The result is a polished recording that builds off of the deserved buzz from Mery Steel’s Live at Brother’s Drake album released in March. Going through Mery Steel's recent recordings, it’s truly hard to believe Stolte-Sawa has only been writing songs for a couple of years.

While Dreams track “This is How We Live” finds the personal butting up against the political, leadoff song “Apologize Already,” an Americana-inflected indie-pop tune coated in unspoken pedal steel laments, implores a former lover to say the two words she never heard them say: I’m sorry.

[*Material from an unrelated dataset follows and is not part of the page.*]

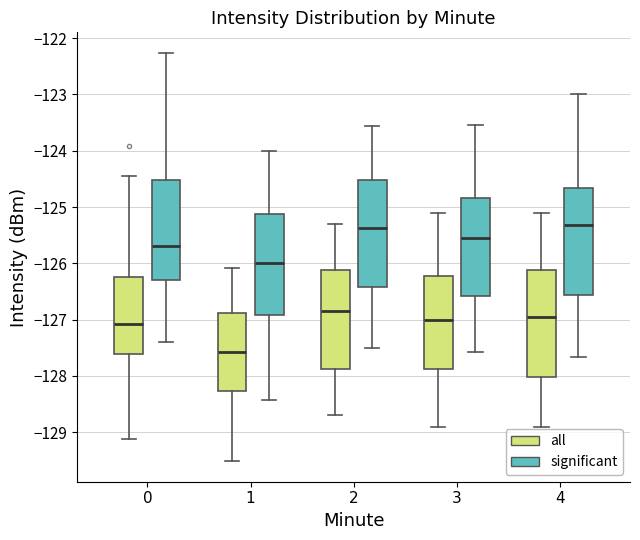

Where does the median line of the box for 3 (significant) sit on the y-axis? The values are not printed on the chart, so give them approximately, as read against the axis.

-125.6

“Back before I even had a band, I had a friend of mine make Mery Steel-branded shirts that say, ‘Apologize Already.’ I was pretty sure that the first release I was going to put out would be called Apologize Already. ... The songs that I started writing for Mery Steel were inspired by and fueled by the intense feelings that I still had left over from that relationship,” she said. “It's also a little bit about how that person called me six months after we broke up to ask me to absolve them. They wanted me to say that it wasn't all their fault, and I didn't want to do that. And so I said no. I would be happy to have that conversation with that person. But they owe me an apology.”

Normally, Mery Steel would play a release show for Dreams, but the pandemic is quashing those plans. Besides, Stolte-Sawa isn’t keen to exert a big promotional push for the EP during this time of social unrest. “Is now the time to be adding noise when so much of what people are consuming right now is rightfully on protests and on social reform? I worry, as a person who cares about my community, about taking attention away from that,” she said. “That influenced my decision to just put this music out and let people listen to it on their own time and enjoy it on their own time, whenever they need it.”